B.C. Greens would get less money, more perks, with official party status
B.C. Green party leader Andrew Weaver. (bcgreens.ca)
VICTORIA — The B.C. Green party's demand for official party status in the legislature would actually leave it with less operational money for staff and research than if the three Green MLAs sat as independents.
Preliminary financial figures provided to Postmedia News by the B.C. legislature show that the Greens would receive a caucus budget of $262,500 if they were successful in their demands to be designated an official party in the legislature.
But if the three Green MLAs sat as independents, they would get a combined $525,000 annually.
That's because the legislature uses a funding formula for MLAs of $87,500 per member of an officially recognized party. The parties, like the NDP and Liberals, then pool that money to hire shared office, communications and research staff. Independent MLAs get $175,000, in recognition of the extra challenges they face working alone without any help from a party.

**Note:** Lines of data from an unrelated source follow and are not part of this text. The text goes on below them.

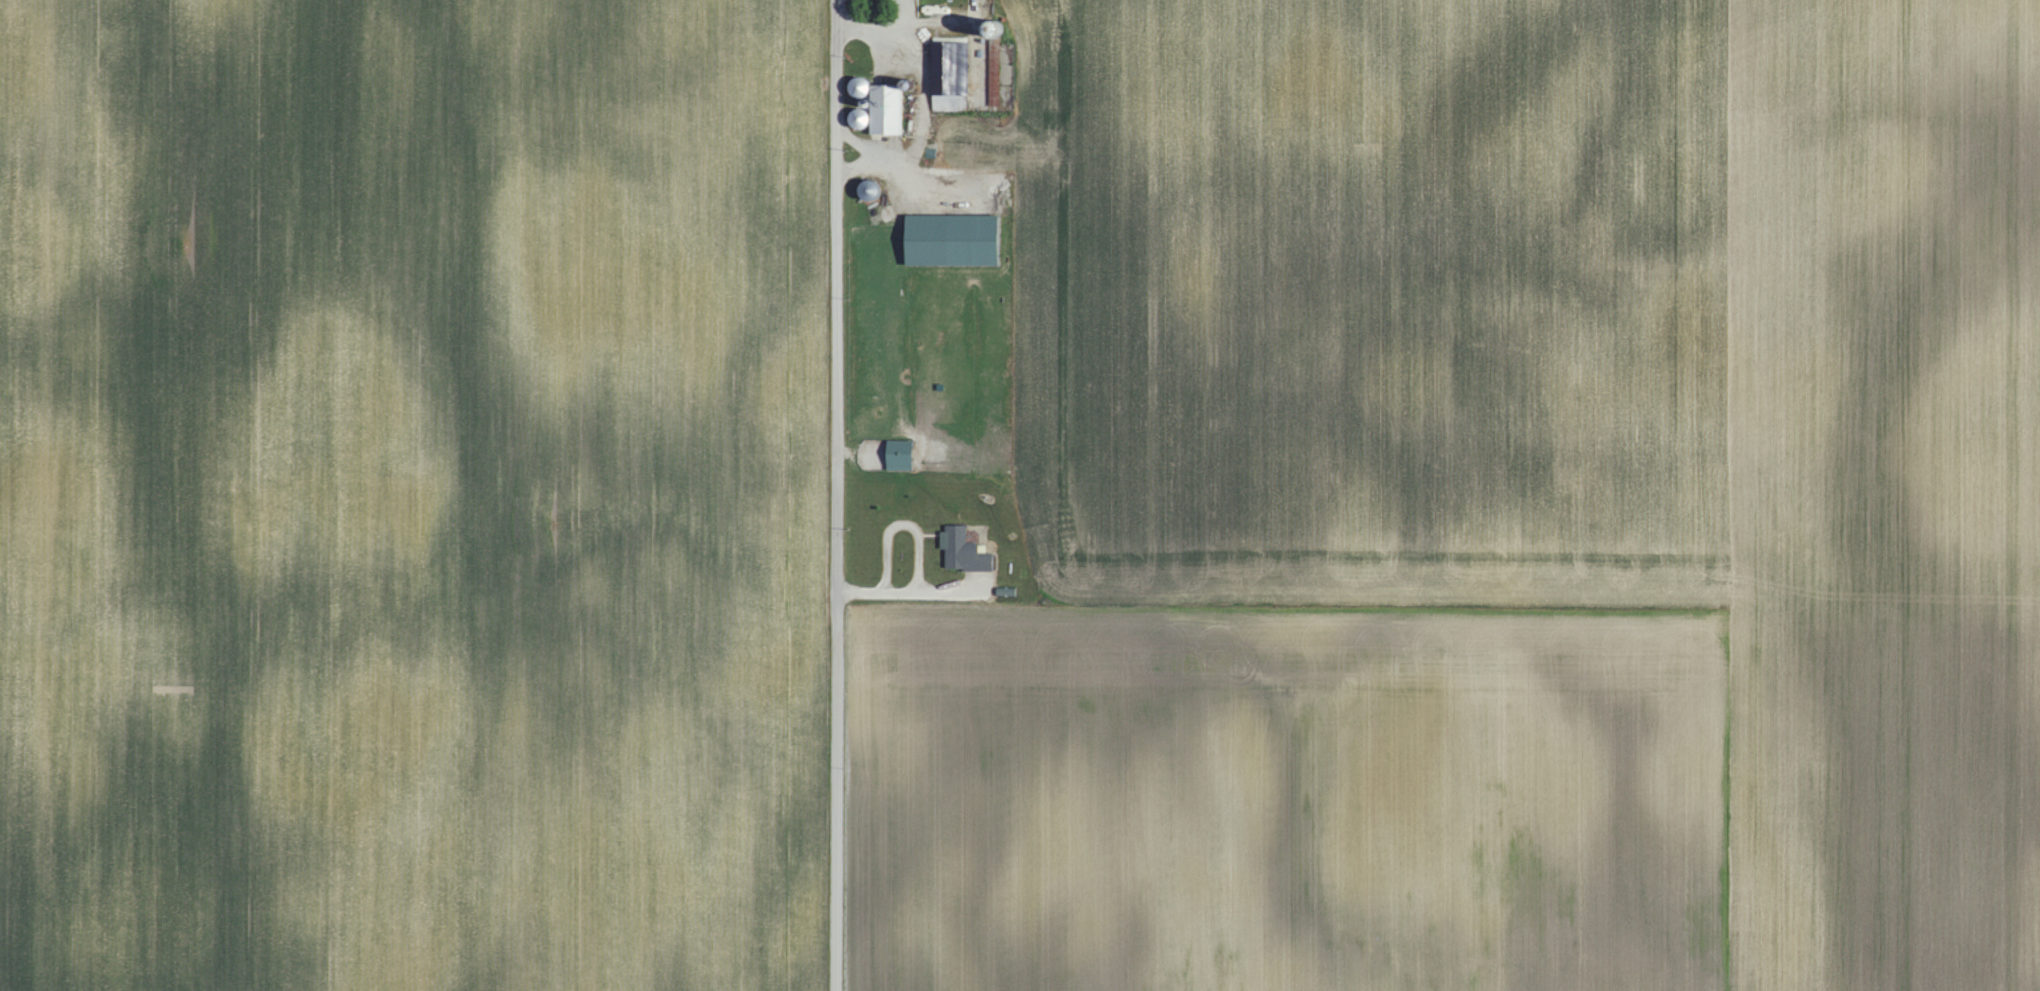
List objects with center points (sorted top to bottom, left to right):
road: (909, 19)
building: (977, 43)
building: (952, 74)
road: (923, 96)
road: (858, 143)
building: (956, 239)
building: (899, 449)
road: (837, 495)
building: (958, 544)
road: (921, 548)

Green Leader Andrew Weaver has said obtaining official party status is one of his deal-breaker terms, as he negotiates whether to support the B.C. Liberals or NDP in a potential minority government.

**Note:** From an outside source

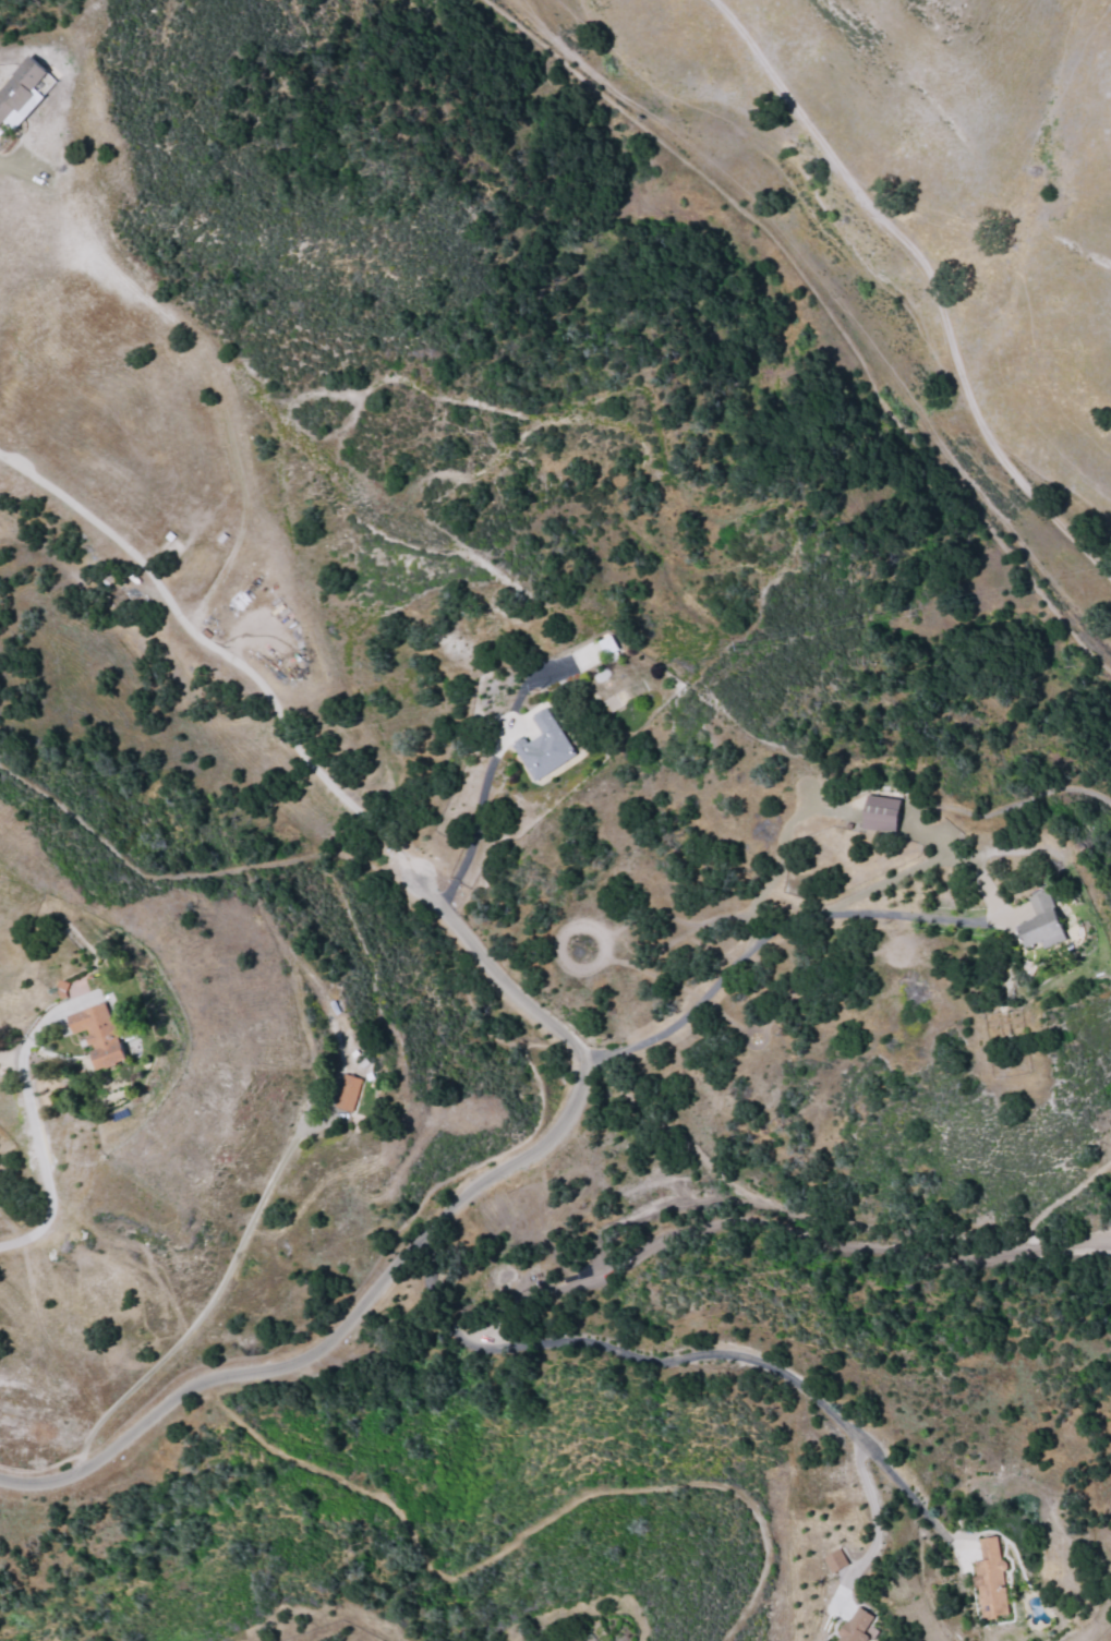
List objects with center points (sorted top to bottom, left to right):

“Party status is critical, party status is a means and ways that allow us to do our job," he said Wednesday. Weaver added there were logistical reasons too as part of the negotiations for support.
"We have to have party status," he said. "None of these parties is going to want to negotiate with three independents."

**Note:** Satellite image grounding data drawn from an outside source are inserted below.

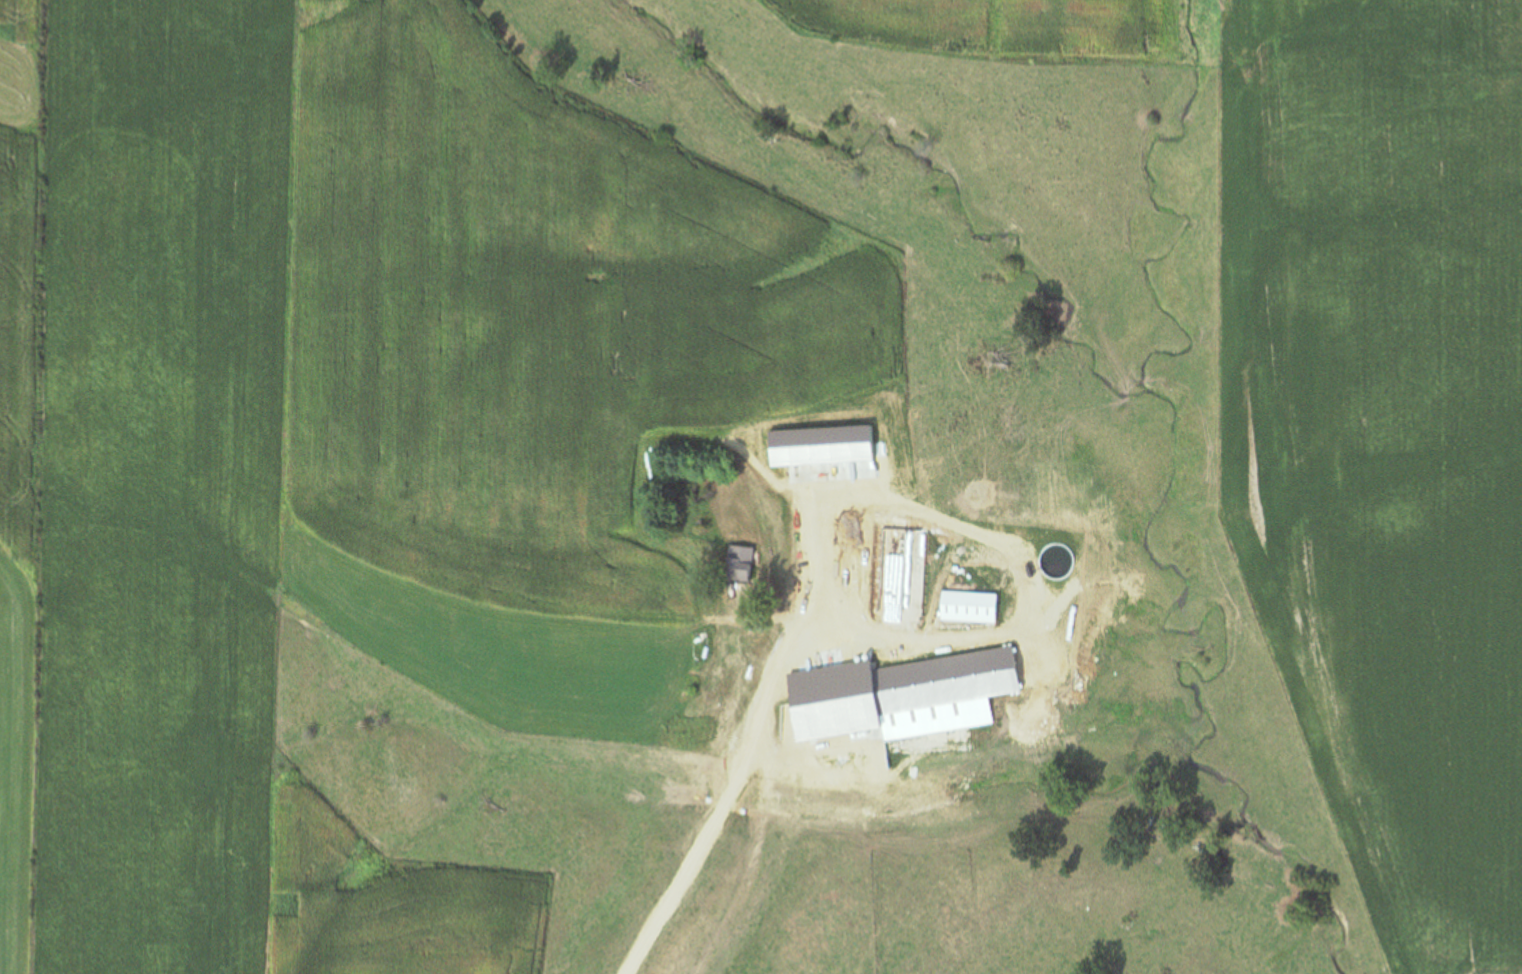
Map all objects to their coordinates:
building: (846, 514)
building: (796, 556)
building: (737, 564)
building: (969, 607)
building: (808, 619)
building: (843, 631)
building: (913, 695)
road: (764, 771)

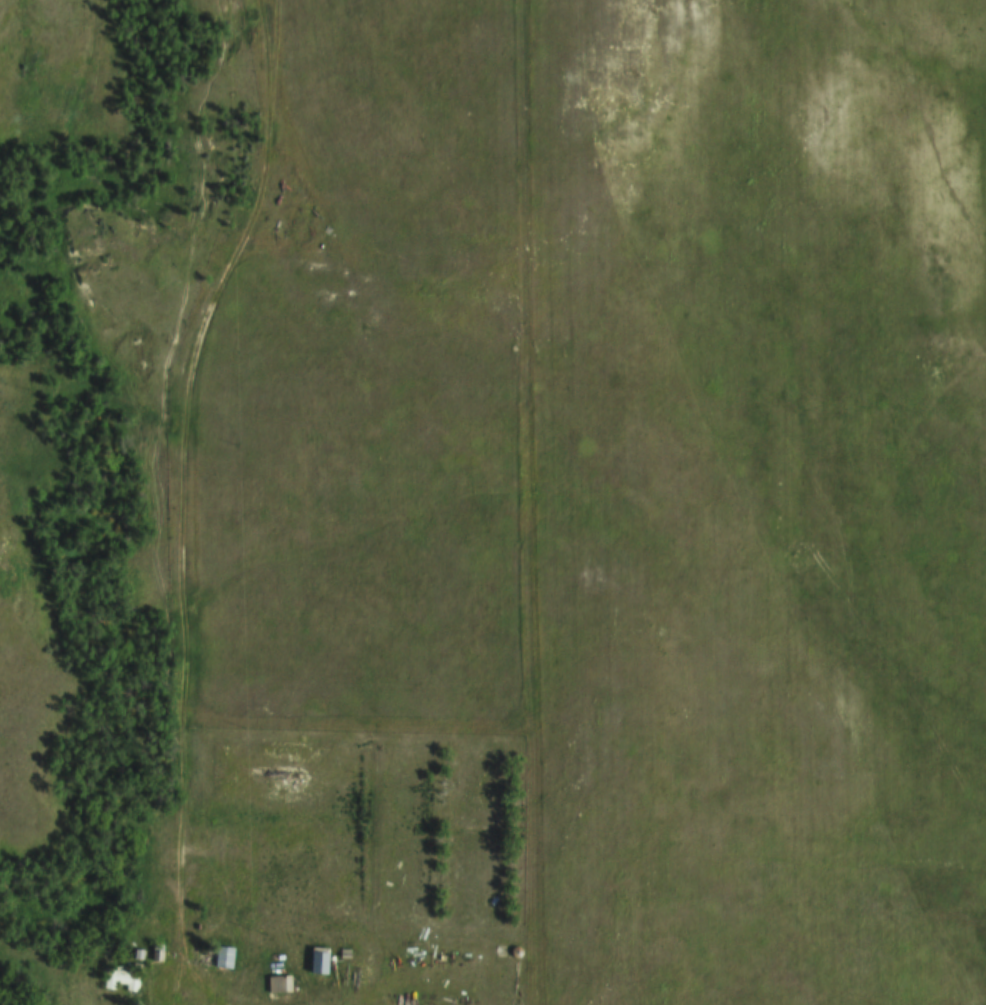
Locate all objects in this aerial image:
road: (179, 500)
building: (225, 958)
building: (320, 961)
building: (120, 978)
building: (277, 985)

B.C.'s Constitution Act only gives official party status to groups with four or more MLAs. The Greens have three.
Despite providing less operational money, party status for the Greens would provide other significant perks.
A Green party would get a taxpayer-funded second office space in Vancouver, which is not available to independents. And the party would receive $25,000 in "caucus capital expenditures" compared to $6,000 for three combined independent MLAs.
Party status would come with extra pay on top of an MLA's base $105,882 salary — an additional $26,470 per year for Weaver as leader of a third party, and $10,588 for his MLAs who would obtain titles like house leader and party whip. The chair of the Green party would also get an additional $10,588.
The Greens would also get more time to ask questions in question period as a party, and, potentially, better recognition in parliamentary committees.
The Green party said Thursday it expects the amount of money to be part of its ongoing negotiations with other parties.
"Official party status is important for maintaining a stable minority government," the party said in a statement.
"The B.C. Green party needs to be able to interact with other parties as a caucus, rather than as three independent MLAs. We also need to ensure we have adequate resources to properly review government policy and legislation to ensure it is in the interest of British Columbians."